*** Opening SELECTED TEXT ***

The problem here is when you then use some_array for many operations for a long time the cache hit rate might be very low (that is one of the main parameter that you can play with on modern hardware when struggling with performace) that at the end results in the performance drop . That is because every next access to the memory some_array[i] may require access to scattered memory locations and not be able to fit into cache prediction algorithm.

Another problem is when you are not using allocated memory for a long time and reallocating memory very often for a long time in your application. This will hit your performance as well, because the dynamic memory allocation operation is not trivial one it stems from the nature of the dynamic memory. This memory does not know about the data you want to allocate and when you going to allocate them. So, simply, speaking it is a table of memory pieces that knows which are busy which are not. Now imaging you allocate a lot of small objects frequently, erasing some of the old ones. That gets out of hand. Depending on the implementation of the dynamic memory might be such operations as fragmentation of the memory, which occurrence might depend on how often you allocate/deallocate the memory. This, of course, also hits the performance.

Those are two performance killers related two dynamic memory allocations. A legit question rises what to do with that? Many problems might be solver by redesigning the program or/and redesigning the algorithms. However, there are cases where it is not possible to do, then the option will be custom allocaters. Allocaters are types that gives operations to allocate/deallocate memory. Those allocaters are template arguments and constructor arguments, for example, all over std container, like vector, string and etc. Another options is overloading global or member operator new. When you have everything custom you, of course, can use your custom design on how your objects are allocating memory, and it just may be a singleton memory pool.

*** Closing SELECTED TEXT ***

WHAT NEEDS TO BE DONE -
Please carry on the passage about dynamic memory allocation and its performance costs, picking up after its last sentence. The entries after this point are separate from the passage on dynamic memory allocation.

*** Opening DATA TO EXAMINE ***

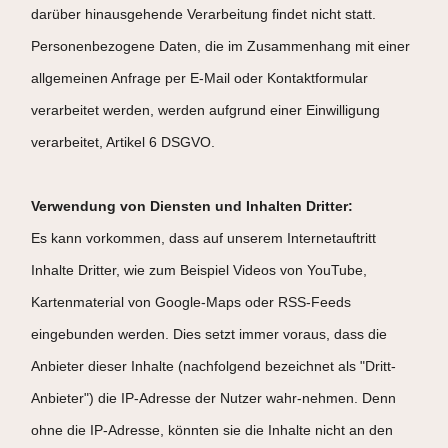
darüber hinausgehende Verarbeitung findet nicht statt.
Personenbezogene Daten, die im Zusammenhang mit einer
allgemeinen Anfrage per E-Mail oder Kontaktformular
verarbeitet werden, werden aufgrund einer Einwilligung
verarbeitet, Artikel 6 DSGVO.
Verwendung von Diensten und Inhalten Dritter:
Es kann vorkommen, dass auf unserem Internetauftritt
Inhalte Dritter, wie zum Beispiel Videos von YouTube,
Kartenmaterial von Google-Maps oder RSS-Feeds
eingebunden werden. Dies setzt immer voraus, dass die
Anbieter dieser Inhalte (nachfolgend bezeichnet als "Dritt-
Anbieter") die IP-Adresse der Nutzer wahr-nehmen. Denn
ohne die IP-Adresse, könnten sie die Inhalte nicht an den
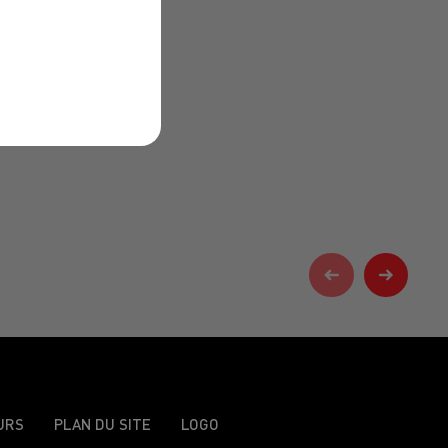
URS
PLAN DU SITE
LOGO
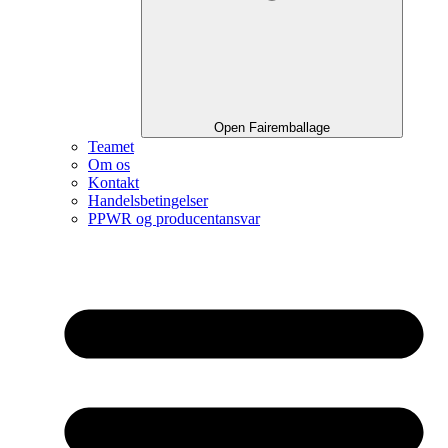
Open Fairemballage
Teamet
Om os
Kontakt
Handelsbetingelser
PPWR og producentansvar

*** Closing DATA TO EXAMINE ***
*** Opening DATA TO EXAMINE ***

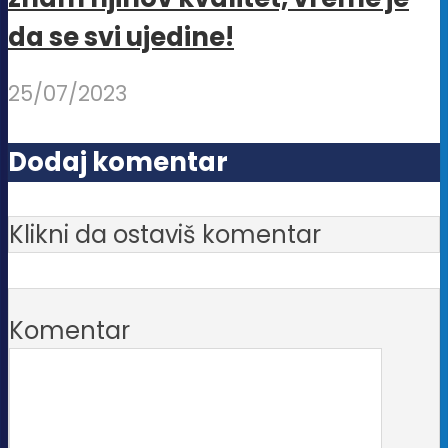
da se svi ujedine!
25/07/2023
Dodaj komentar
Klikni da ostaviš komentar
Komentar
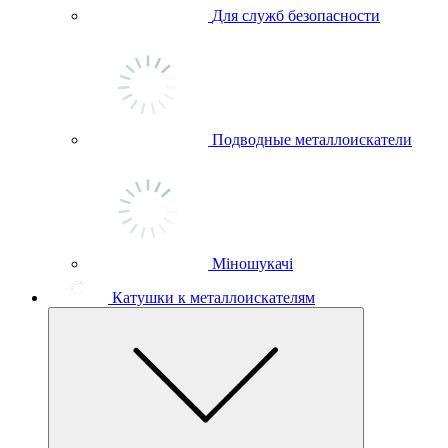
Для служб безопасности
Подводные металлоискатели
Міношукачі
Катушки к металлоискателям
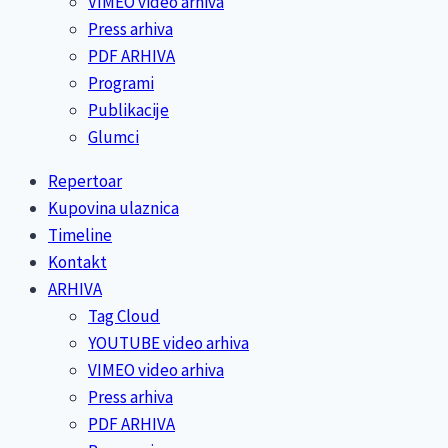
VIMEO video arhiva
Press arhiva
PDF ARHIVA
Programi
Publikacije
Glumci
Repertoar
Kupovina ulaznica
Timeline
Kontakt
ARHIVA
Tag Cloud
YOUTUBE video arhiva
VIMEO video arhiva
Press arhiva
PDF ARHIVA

*** Closing DATA TO EXAMINE ***
*** Opening DATA TO EXAMINE ***

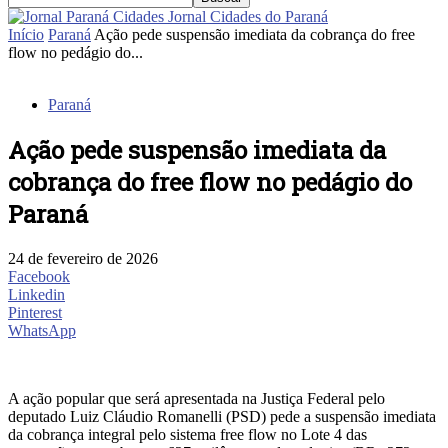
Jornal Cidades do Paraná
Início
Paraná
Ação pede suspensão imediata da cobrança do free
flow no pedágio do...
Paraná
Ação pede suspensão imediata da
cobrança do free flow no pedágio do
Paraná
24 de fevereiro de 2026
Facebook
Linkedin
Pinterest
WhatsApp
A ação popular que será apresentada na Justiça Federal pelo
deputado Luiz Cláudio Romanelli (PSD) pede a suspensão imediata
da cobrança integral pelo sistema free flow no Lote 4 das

*** Closing DATA TO EXAMINE ***

ANSWER FOR THE TASK -
Manual memory management might be a very complex task. One of the trivial solution might be just to use malloc for getting a memory piece, and use it as kind of stack, where you just move a pointer down and up. And in case the pool is out of memory you abort or resort to OS dynamic memory. Why I said malloc because it is very dangerous to use large memory reservation on stack, the stack is quite limited and you do not have control over it and with custom allocators it is super easy to go out of the stack size in on modern OS. The option might be a static memory, but again it might be quite non-flexible, you never will be able to extend your pool anymore, where with malloc you can have a trivial list of large memory pieces and add new one when the previous is exhausted.

That is all on memory, of course, there are much more to say, but that the main points that I wanted to enlighten. Other performance improvements are lying in filling all your processor power capacity: loading all the cores, employing vectorization.

Sorry, that I do not give direct answer on your question. Because it is too much to take into concern when dealing with this kind of problems. It depends on your case: as what is the domain area, what are the requirement, what kind of hardware, what is the task and etc.